**Stated goal:** Format the stretch of the records below, from the line containing "order: Poales" through the end of the records, as a Markdown table with the columns No and Entry, numbering each line and skipping blank lines.

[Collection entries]
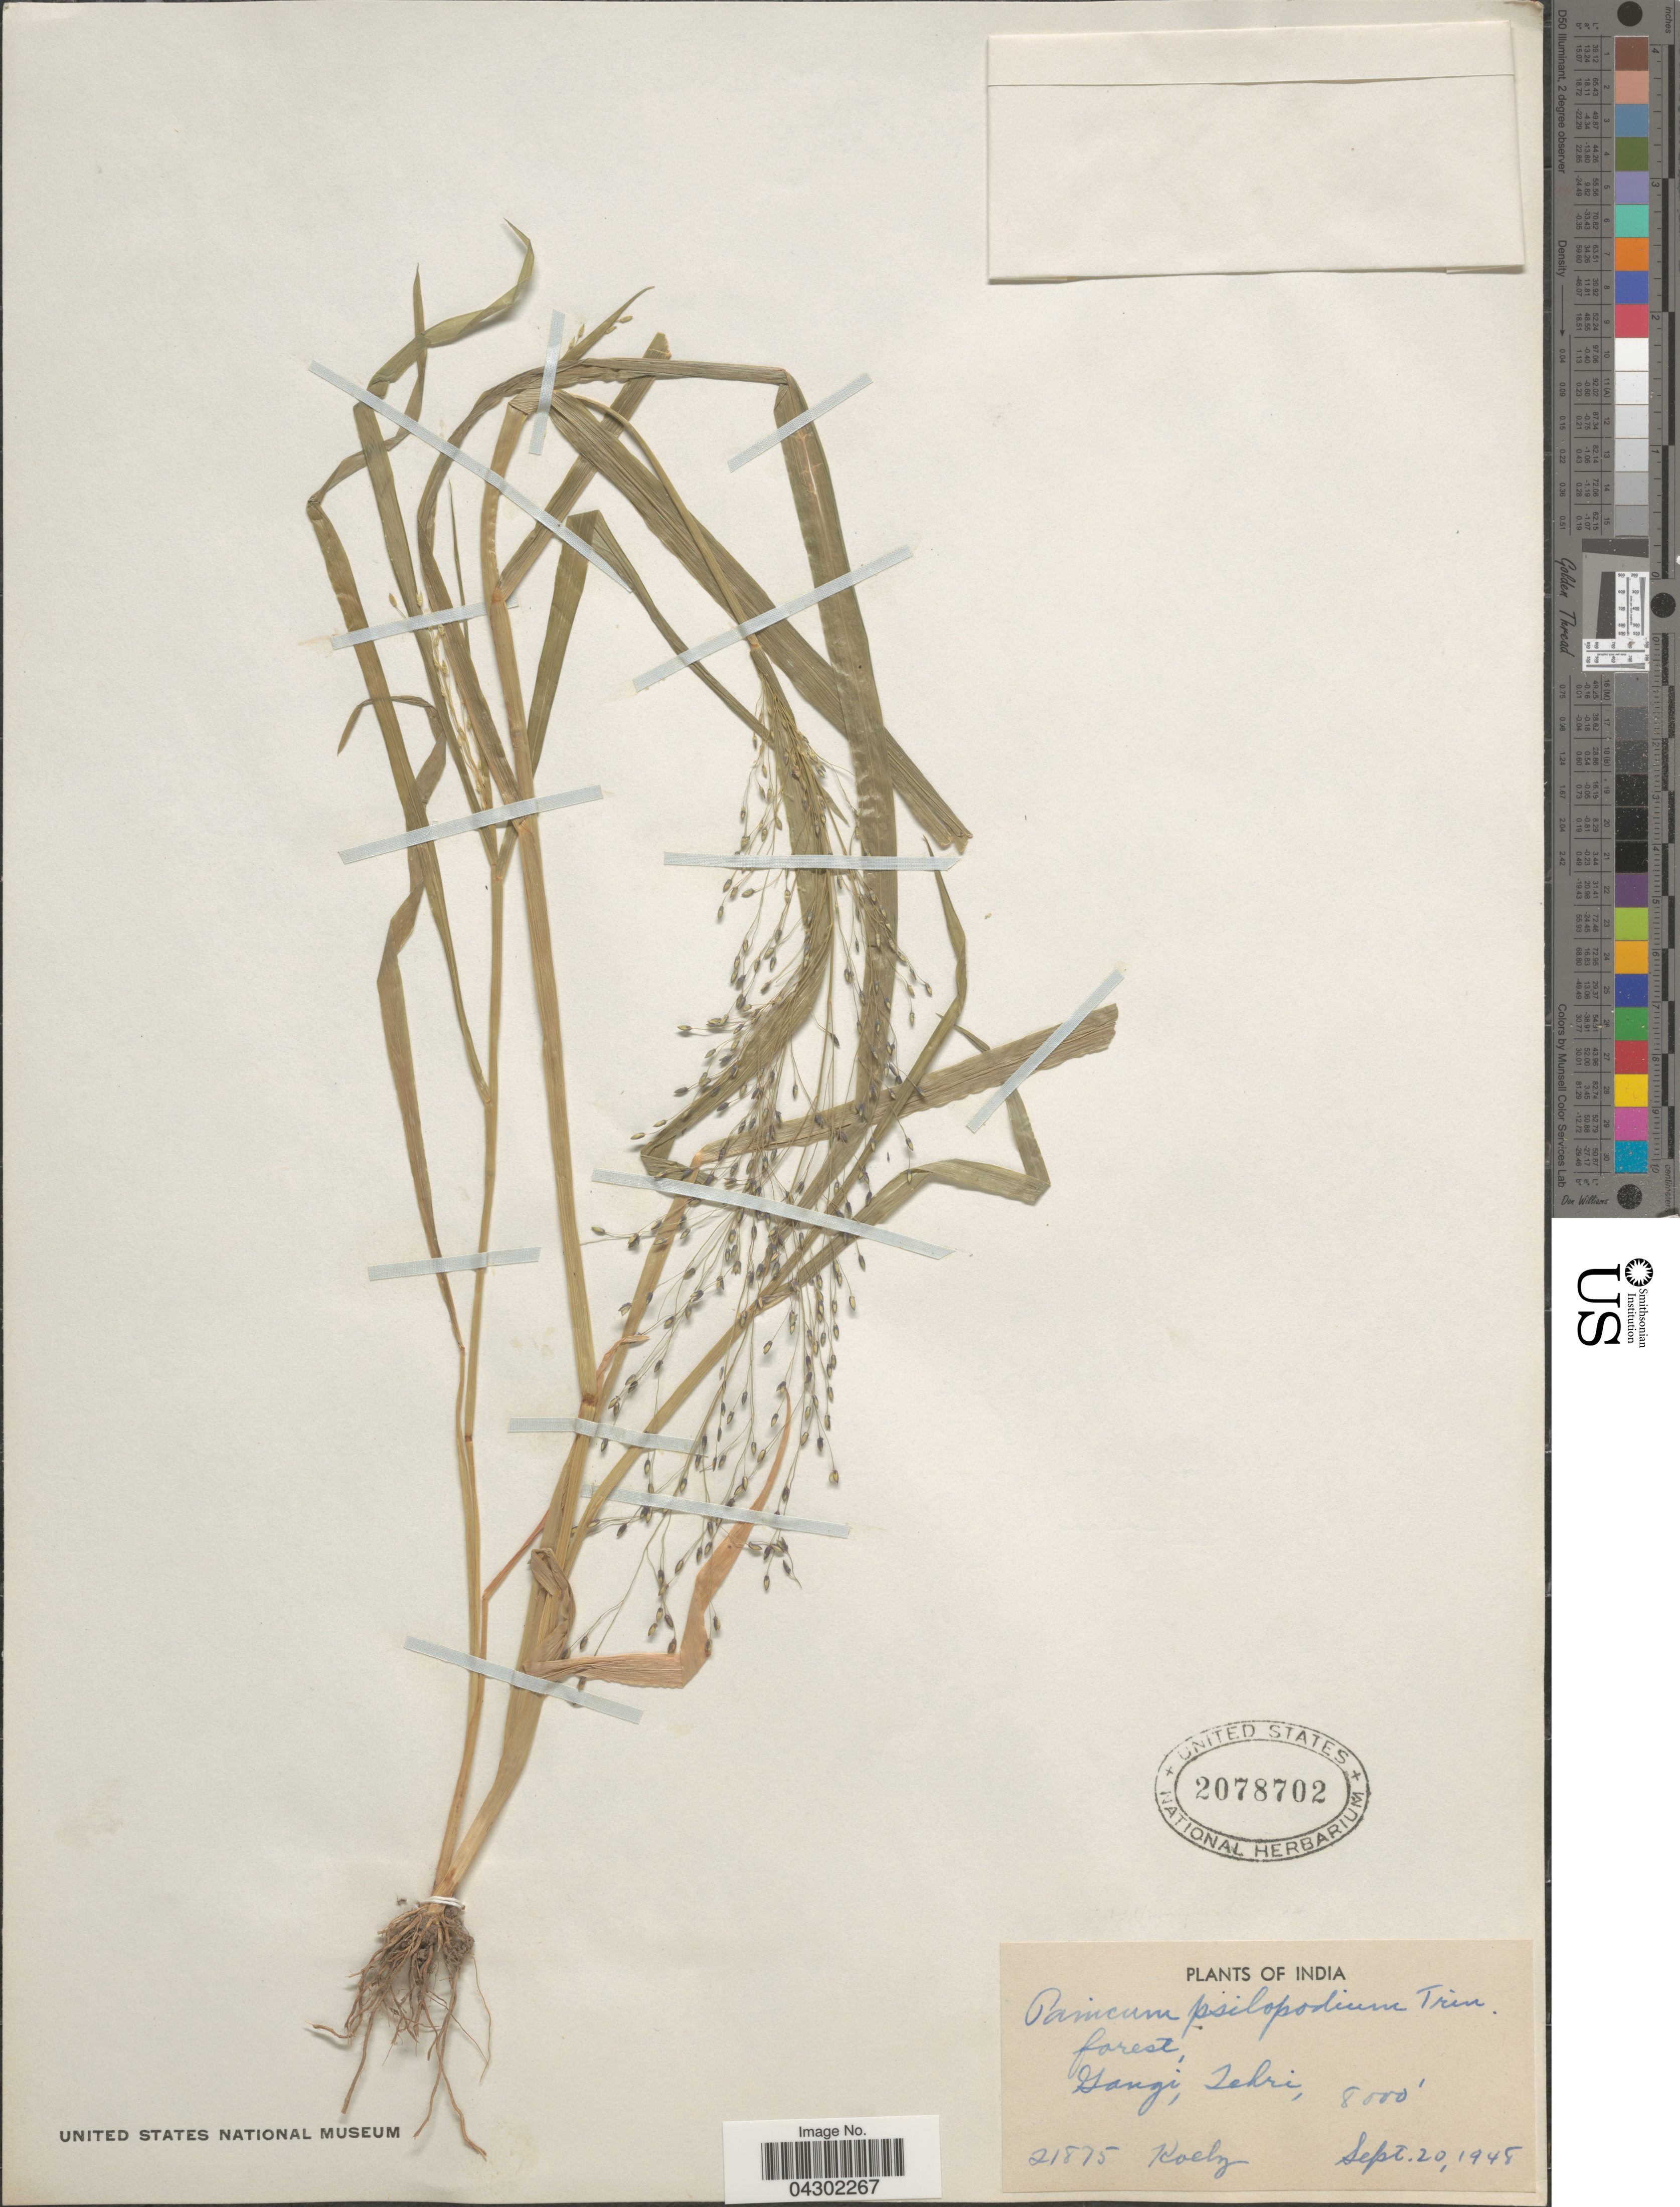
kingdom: Plantae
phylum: Tracheophyta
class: Liliopsida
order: Poales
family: Poaceae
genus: Panicum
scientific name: Panicum sumatrense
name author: P. Roth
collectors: Koelz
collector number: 21875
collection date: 1948-09-20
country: India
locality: Forest, Gangi Tehri.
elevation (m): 2438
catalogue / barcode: US 2078702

**Completed task:**
| No | Entry |
|---|---|
| 1 | order: Poales |
| 2 | family: Poaceae |
| 3 | genus: Panicum |
| 4 | scientific name: Panicum sumatrense |
| 5 | name author: P. Roth |
| 6 | collectors: Koelz |
| 7 | collector number: 21875 |
| 8 | collection date: 1948-09-20 |
| 9 | country: India |
| 10 | locality: Forest, Gangi Tehri. |
| 11 | elevation (m): 2438 |
| 12 | catalogue / barcode: US 2078702 |